Wave Goodbye to Your Health Insurance

Wave Goodbye to Your Health InsuranceThis is the third in a series of posts examining various components of the Republican replacement plans for the Affordable Care Act (ACA). 

Republicans Plan to Shred the Affordable Care Act

It’s here. The Republican plan to replace the Affordable Care Act. Bottom line assessment? If you like the health insurance you have today you can say goodbye to it tomorrow, particularly if that insurance comes thanks to expanded Medicaid programs or a federal subsidy.

Here are the just a few of the highlights of the two proposed bills:

1. Scraps the individual mandate; adds a penalty.

Currently, all Americans are required to have some kind of health insurance or pay a penalty. This ensures that healthy people buy into the system to help offset the costs of sick people, a requirement if you also mandate that insurers cover those with pre-existing conditions without jacking up the price of the insurance.

Under the new plan, you don’t have to have insurance. But if you don’t, and then you try to buy it, the insurer can charge you a 30 percent penalty. Which, of course, makes it even more expensive and less likely you’ll buy it. It also represents a boon to health insurance companies.

2. Keeps the pre-existing condition mandate.

The good news is that if you have ever had a serious medical condition or are dealing with something now (think asthma, heart disease, cancer, diabetes, depression, etc.) insurers still have to cover you. They also can’t charge you more based on your pre-existing condition.

The bad news is that this will kill the individual market. You can’t require insurance companies to cover individuals with pre-existing conditions and not charge them more than healthy people (guaranteed issue) unless you also require that everyone have health insurance (the individual mandate). Otherwise, you don’t have enough premiums from healthy people needed to offset medical claims from the sick.

So if I can’t charge people with pre-existing conditions more than I charge healthy people, eventually I have to increase the premiums for healthy people. They are then less likely to buy insurance, leaving even fewer healthy people in the risk pool to offset medical costs. This is known as the “death spiral.”

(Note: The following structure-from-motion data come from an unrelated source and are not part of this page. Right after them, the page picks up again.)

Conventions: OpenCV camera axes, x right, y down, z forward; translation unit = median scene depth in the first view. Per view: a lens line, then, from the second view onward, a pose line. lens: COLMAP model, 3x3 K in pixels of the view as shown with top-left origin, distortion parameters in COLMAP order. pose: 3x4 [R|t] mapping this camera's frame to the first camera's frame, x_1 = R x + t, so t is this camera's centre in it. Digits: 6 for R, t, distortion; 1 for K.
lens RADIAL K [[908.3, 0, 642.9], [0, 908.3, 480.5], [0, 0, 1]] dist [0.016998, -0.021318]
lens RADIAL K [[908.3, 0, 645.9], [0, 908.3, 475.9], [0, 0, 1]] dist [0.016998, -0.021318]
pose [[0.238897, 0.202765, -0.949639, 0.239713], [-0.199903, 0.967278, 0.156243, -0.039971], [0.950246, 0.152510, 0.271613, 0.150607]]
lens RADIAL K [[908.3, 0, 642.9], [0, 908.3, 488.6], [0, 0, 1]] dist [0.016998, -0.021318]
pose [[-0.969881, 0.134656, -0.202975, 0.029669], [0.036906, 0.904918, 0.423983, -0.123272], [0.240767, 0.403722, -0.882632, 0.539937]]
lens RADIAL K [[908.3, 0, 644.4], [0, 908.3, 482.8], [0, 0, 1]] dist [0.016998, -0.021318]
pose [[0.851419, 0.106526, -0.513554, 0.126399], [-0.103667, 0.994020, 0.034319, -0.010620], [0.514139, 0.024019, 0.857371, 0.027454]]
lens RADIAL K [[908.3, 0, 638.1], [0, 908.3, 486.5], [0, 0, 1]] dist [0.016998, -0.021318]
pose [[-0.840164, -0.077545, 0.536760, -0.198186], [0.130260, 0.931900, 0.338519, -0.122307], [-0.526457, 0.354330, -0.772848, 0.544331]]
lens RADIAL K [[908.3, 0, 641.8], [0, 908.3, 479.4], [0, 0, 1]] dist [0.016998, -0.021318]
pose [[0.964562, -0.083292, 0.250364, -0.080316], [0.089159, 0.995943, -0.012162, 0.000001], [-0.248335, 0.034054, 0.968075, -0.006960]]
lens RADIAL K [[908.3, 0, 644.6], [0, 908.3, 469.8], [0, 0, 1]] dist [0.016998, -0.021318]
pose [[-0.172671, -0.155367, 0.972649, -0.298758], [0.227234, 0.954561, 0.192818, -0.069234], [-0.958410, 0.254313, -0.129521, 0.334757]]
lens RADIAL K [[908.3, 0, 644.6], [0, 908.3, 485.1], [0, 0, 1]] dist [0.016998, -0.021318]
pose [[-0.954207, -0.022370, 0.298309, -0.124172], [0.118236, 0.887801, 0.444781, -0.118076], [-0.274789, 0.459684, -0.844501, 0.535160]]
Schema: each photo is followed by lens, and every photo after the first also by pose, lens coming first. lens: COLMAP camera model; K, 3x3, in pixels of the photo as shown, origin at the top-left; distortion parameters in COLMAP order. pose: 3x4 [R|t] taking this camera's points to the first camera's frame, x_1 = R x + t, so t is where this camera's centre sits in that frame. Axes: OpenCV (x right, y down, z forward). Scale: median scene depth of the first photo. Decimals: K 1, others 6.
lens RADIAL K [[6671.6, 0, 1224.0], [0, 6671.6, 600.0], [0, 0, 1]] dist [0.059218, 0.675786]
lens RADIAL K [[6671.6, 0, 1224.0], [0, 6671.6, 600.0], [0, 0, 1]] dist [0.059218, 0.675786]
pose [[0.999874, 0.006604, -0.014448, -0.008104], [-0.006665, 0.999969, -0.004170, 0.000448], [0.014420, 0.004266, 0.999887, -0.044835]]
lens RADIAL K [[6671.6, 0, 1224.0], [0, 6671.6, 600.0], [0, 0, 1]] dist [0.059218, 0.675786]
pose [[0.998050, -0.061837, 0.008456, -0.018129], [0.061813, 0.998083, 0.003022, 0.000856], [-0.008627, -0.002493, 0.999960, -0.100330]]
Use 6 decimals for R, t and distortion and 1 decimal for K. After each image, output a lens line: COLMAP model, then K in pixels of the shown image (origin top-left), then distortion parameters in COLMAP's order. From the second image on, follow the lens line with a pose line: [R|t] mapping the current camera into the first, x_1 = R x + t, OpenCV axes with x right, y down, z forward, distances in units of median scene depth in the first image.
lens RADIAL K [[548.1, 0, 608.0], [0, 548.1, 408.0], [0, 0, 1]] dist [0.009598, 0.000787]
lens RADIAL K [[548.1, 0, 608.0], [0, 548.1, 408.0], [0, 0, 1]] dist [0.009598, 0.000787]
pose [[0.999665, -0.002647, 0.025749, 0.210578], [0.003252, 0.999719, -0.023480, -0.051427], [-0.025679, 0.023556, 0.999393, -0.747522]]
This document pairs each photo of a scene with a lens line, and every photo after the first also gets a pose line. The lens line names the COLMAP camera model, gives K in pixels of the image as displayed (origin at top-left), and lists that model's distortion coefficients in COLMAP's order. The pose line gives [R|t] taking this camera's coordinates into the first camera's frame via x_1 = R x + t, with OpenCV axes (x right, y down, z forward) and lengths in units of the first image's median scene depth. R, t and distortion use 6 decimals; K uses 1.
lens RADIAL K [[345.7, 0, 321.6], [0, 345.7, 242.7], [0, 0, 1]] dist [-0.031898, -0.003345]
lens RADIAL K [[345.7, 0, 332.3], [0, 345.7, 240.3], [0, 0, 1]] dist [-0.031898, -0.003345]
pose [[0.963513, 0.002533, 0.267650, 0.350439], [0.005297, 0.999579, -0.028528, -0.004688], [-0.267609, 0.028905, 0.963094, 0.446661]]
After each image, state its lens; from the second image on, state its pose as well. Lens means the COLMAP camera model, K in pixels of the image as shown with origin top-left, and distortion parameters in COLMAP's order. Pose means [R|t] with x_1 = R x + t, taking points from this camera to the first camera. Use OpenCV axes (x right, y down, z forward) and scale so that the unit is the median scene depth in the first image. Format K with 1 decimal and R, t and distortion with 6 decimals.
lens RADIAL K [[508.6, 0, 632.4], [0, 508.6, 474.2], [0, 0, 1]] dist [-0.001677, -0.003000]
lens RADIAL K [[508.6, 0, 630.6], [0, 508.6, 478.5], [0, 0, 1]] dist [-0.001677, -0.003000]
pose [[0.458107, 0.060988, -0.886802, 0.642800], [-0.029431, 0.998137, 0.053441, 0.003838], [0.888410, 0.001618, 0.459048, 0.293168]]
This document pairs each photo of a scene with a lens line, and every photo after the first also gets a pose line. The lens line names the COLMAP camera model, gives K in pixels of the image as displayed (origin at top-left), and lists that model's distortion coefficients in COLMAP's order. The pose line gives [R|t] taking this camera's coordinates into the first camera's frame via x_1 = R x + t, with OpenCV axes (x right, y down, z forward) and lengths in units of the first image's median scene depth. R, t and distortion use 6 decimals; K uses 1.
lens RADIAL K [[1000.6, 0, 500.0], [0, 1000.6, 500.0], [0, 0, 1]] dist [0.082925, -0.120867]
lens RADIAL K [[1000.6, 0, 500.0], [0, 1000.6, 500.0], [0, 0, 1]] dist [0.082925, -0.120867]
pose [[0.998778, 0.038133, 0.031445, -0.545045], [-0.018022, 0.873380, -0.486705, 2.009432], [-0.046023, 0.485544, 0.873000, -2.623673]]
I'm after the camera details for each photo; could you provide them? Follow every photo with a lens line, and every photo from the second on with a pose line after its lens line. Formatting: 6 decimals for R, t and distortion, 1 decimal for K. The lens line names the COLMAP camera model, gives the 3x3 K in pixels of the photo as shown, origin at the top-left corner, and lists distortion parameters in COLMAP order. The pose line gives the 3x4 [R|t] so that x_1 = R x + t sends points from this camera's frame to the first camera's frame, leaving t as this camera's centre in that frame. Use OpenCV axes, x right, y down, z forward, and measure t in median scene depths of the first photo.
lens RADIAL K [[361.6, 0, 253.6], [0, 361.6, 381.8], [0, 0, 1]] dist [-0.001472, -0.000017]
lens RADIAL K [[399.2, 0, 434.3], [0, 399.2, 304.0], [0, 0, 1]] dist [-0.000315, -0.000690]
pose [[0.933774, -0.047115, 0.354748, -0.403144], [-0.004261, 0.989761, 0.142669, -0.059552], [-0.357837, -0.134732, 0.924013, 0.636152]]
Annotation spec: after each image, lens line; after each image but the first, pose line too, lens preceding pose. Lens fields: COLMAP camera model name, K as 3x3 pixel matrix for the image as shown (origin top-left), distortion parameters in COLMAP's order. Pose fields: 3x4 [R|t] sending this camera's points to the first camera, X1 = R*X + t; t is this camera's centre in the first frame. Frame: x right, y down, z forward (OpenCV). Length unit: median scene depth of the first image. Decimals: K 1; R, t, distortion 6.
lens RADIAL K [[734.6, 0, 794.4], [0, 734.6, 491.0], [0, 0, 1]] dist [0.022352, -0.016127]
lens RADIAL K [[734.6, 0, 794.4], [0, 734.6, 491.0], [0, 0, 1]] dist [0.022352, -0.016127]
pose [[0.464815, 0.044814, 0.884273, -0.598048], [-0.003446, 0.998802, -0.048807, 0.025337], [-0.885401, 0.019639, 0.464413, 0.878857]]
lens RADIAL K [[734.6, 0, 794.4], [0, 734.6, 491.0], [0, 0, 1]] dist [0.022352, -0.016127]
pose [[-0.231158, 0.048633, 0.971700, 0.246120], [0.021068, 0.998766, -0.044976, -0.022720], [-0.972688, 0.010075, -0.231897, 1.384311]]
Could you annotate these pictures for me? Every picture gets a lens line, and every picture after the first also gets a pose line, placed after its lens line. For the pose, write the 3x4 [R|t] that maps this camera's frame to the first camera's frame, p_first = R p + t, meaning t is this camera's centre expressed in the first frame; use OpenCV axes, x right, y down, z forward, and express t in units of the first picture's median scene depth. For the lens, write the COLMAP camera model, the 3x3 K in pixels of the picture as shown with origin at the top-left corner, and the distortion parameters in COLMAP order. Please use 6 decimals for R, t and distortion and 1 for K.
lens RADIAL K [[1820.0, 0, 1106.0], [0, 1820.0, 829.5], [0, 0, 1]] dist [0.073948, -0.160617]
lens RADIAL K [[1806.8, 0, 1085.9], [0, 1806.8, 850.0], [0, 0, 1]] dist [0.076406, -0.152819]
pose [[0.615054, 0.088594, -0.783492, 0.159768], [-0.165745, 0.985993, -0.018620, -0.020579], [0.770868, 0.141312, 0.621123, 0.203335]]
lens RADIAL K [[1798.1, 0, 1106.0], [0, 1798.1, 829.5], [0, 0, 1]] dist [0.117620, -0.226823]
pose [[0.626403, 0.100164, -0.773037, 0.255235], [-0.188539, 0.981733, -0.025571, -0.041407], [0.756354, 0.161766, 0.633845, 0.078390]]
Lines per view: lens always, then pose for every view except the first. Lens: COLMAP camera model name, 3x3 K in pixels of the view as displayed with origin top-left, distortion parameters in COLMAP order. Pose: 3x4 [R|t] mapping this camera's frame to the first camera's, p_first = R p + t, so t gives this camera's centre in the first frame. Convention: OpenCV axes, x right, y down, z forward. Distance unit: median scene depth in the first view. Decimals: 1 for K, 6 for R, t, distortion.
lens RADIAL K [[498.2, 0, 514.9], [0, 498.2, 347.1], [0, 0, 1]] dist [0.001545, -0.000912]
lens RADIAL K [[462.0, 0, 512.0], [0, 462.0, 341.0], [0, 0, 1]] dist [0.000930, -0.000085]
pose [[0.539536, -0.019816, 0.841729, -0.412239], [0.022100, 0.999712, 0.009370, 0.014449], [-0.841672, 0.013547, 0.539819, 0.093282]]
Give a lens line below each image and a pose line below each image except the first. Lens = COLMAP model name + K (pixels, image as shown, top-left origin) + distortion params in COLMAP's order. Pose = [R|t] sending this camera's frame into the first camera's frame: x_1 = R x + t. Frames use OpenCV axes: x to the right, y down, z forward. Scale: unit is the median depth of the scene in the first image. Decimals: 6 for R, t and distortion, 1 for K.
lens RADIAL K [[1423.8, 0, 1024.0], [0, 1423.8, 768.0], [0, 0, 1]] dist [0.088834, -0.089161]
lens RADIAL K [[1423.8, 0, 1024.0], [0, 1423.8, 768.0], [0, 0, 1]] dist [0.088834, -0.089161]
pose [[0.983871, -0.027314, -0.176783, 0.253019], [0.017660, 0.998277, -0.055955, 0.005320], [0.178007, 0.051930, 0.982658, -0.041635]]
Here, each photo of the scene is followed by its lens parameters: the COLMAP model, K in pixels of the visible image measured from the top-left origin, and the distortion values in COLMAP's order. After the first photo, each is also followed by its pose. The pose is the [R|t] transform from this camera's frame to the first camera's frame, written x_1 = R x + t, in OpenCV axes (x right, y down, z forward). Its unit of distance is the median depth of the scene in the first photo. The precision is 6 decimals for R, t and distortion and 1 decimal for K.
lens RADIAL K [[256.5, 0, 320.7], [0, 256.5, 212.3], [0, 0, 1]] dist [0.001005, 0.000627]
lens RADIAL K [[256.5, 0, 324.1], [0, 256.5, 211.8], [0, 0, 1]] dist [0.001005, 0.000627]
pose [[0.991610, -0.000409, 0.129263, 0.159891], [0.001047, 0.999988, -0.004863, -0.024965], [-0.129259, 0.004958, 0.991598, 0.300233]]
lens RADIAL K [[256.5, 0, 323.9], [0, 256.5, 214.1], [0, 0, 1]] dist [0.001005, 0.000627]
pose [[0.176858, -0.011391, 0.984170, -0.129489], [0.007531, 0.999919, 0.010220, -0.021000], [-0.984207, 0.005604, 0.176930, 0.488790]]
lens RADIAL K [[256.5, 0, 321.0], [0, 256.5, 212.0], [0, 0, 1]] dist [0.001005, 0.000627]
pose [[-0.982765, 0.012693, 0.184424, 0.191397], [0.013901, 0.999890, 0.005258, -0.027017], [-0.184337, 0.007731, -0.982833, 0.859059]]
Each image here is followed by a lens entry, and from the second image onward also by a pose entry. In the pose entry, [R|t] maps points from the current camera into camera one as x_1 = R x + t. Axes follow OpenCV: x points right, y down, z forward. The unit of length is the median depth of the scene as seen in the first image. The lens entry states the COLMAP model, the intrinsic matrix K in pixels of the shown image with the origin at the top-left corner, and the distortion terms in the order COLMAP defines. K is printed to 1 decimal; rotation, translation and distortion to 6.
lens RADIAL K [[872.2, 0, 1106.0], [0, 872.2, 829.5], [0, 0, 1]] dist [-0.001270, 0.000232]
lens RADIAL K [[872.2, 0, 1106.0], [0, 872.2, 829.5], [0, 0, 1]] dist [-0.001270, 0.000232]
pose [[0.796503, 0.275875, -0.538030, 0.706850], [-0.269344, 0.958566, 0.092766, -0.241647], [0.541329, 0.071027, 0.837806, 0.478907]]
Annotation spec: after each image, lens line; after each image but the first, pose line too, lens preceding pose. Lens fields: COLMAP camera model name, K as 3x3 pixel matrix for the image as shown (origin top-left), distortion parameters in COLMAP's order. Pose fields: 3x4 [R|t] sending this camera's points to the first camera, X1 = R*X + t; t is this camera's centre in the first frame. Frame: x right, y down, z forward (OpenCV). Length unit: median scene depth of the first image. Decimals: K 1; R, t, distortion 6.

3. Kills subsidies, offers tax credits.

About 86 percent of the 12.1 million people who get their health insurance on the individual exchange get a subsidy in the form of a tax credit pegged to their income. In 2015, The New York Times reported that the average subsidy was $263 a month and reduced premiums by an average of 72 percent. Say goodbye to those!

Under this plan, you’ll get a tax credit of between $2,000 (for those under 30) and $4,000 (for those over 60) pegged to your age, not your income. As this article notes based on a Kaiser Family Foundation analysis, a 60-year-old with an income around the federal poverty line would see her tax credit cut from around $10,000 to $4,000, while a 27-year-old earning more than $75,000 would get a new $2,000 tax credit.

Right, now the average monthly premium for individual health plans ranges from $153 for a bare bones catastrophic plan to about $500 for the richest plans. The cheapest full-benefit plan costs an average of $315 a month, or about $3,600 a year. You do the math.

Oh, and the bill eventually phases out those credits, so don’t get used to them.

4. Closes the purse strings on Medicaid.

Thirty-one states and the District of Columbia expanded their Medicaid programs to allow anyone whose income was up to 138 percent of the federal poverty level to enroll. In return, the federal government promised to pay for the expansion (100 percent until 2019, 90 percent thereafter). This provided coverage for 10 million people.

This plan slams the door on that expansion. After 2020, states don’t have to enroll able-bodied adults and the feds stop paying for the already existing expansion. Instead, the plan essentially turns Medicaid into a block grant program, meaning the feds will give each state a lump sum of money to do with what they want. Even Republican governors are up in arms about this.

There’s more. The proposal allows the sale of insurance across state lines (read my blog on why this won’t work); eliminates the taxes to pharmaceutical and medical device companies that helped fund the ACA; defunds Planned Parenthood; allows dependents up to age 26 to remain on their parent’s health insurance; and increases the amount you can sock away in a health savings account (more on HSAs here).

Employer-Provided Insurance Also at Risk

Those of you with employer-provided health insurance, stop looking so smug. The bill repeals an ACA requirement that employers offer affordable plans that cost no more than 9 percent of an employee’s gross income. It also eliminates the ACA requirement that large employers (those with more than 50 full-time employees) offer health insurance to their employees.

Parsing the Cost of the Republican ACA Replacement

We have no clue how much this will cost because the House didn’t send the proposal through the nonpartisan Congressional Budget Office (CBO).

In January, the CBO estimated that repealing the law would increase the number of uninsured by 18 million in the first year. After funding for Medicaid expansion and subsidies were eliminated, that number would increase to 32 million by 2026.

The January report didn’t address the impact on the federal deficit. But a 2015 CBO report estimated a repeal would increase the deficits by $137 billion between 2016 and 2025.